Иван высказался — слишком эмоционально возможно, но не грубо. Девушка замолчала. Лишь молча кивнула, когда он закончил и отвела взгляд. Спрятала руки в карманы толстовки, перебросила ногу на ногу, вновь вынула ладони. Нервничала.
А Воронов выдохнул сквозь сцепленные зубы. В груди разбушевалась буря. Воспоминания, закопанные глубоко внутри, прорвались наружу.
Он до сих пор отчетливо помнил привкус унижений, которыми его щедро одаривали. Все те люди, что встречались сначала на пути ребёнка, потом подростка… Они окунали его в черноту, держали под толщей оскорблений, растаптывали то немногое, что еще теплилось в его душе.
Сейчас будучи успешным, самодостаточным, богатым, не зависящим ни от кого человеком Иван иногда вспоминал тех людей. Которые открыто, не стесняясь, не подбирая слова, бросали ему в лицо: «ты никто», «ты один», «за тобой нет никого, кто бы заступился», «ничтожество, не представляющее из себя ни-че-го»…
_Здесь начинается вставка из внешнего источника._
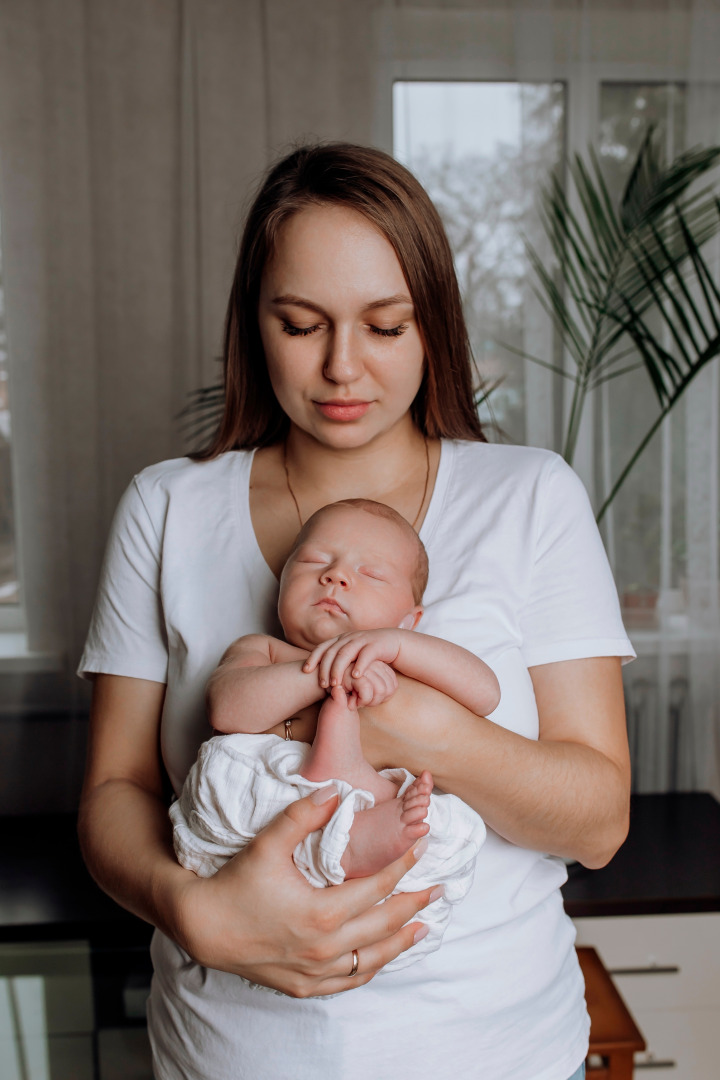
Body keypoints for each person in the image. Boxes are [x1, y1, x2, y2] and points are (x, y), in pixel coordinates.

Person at [77, 142, 633, 1080]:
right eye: (301, 324)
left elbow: (597, 822)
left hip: (497, 1054)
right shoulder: (168, 507)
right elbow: (111, 795)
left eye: (385, 325)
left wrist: (408, 722)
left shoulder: (529, 496)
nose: (343, 368)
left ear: (435, 325)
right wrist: (189, 908)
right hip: (226, 1055)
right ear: (254, 323)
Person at [170, 498, 496, 971]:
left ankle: (356, 833)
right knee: (223, 766)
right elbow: (227, 709)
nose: (336, 577)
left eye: (372, 574)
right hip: (262, 840)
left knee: (447, 823)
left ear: (410, 619)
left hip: (369, 820)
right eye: (314, 562)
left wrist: (397, 648)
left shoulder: (404, 662)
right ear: (280, 584)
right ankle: (345, 833)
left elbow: (484, 694)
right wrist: (328, 669)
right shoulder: (262, 650)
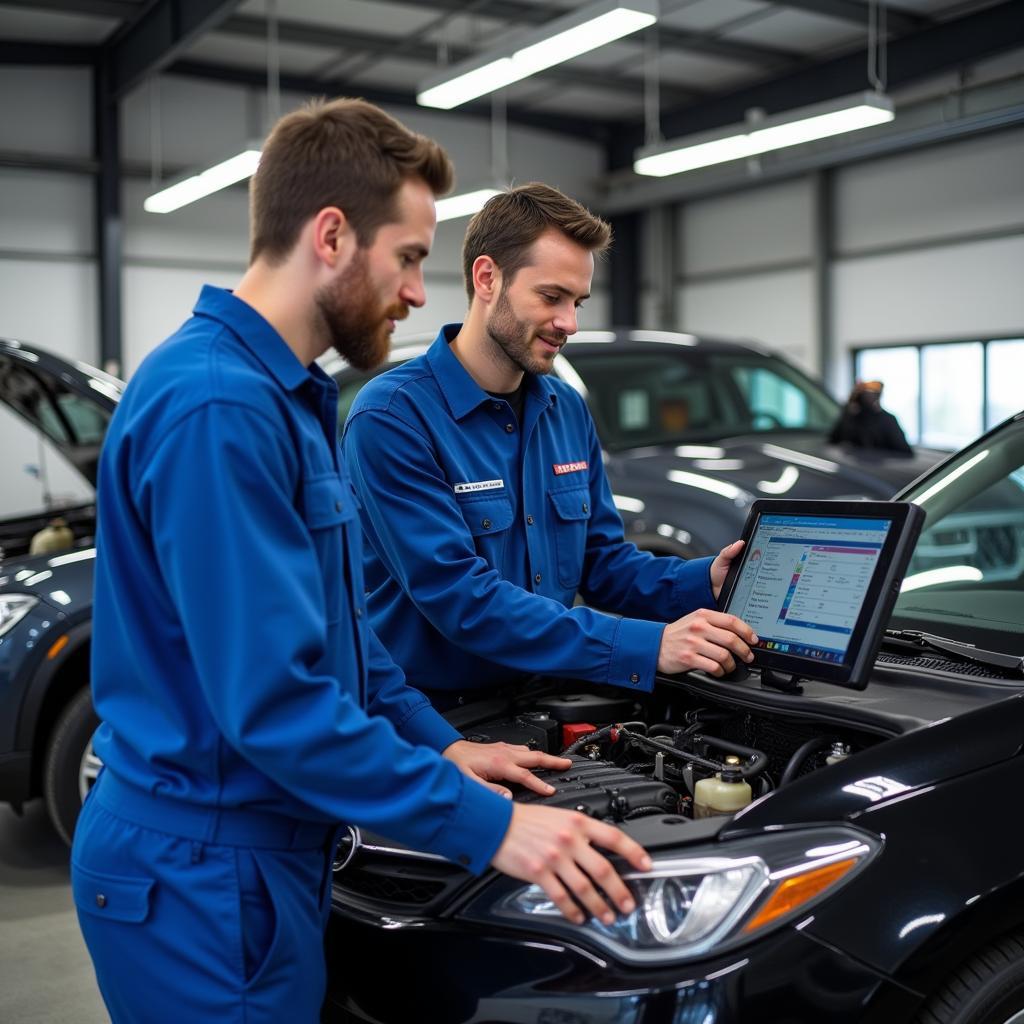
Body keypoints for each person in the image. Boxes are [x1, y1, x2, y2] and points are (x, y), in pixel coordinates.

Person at [71, 102, 651, 1024]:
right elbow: (277, 702)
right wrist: (495, 829)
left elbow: (345, 645)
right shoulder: (220, 408)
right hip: (203, 872)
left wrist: (444, 745)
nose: (422, 294)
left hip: (270, 848)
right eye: (412, 258)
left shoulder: (287, 397)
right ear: (333, 236)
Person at [342, 183, 758, 712]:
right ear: (487, 278)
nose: (570, 323)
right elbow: (461, 599)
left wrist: (704, 581)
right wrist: (646, 645)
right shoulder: (393, 416)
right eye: (551, 297)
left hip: (549, 694)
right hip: (433, 716)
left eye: (578, 301)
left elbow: (603, 565)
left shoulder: (566, 408)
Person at [828, 379, 913, 455]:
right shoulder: (849, 418)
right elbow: (832, 441)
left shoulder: (887, 420)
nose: (868, 398)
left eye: (872, 394)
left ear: (878, 397)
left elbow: (904, 450)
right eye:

У него и правда не было влиятельных… да хоть каких связей, знакомств, чтобы помогли пробиться в этом жестоком мире.
Он все сделал сам. И пробился, и устроился, и подмял мир под себя. Никогда не скрывал своего имени, не стыдился прошлого, спокойно соглашался на интервью, когда звали. Не для того, чтобы похвастать перед другими новыми, завоеванными вершинами, которых каждый год становилось всё больше. Нет…
Так он доказывал всем им, что он смог! Глупо, конечно. Ведь и доказывать давно уже никому ничего не нужно…
Ни зажравшимся мажорам, которым богатые родители «покупали» места в университете, в то время, когда такие, как он, боролись за них, вырывая зубами.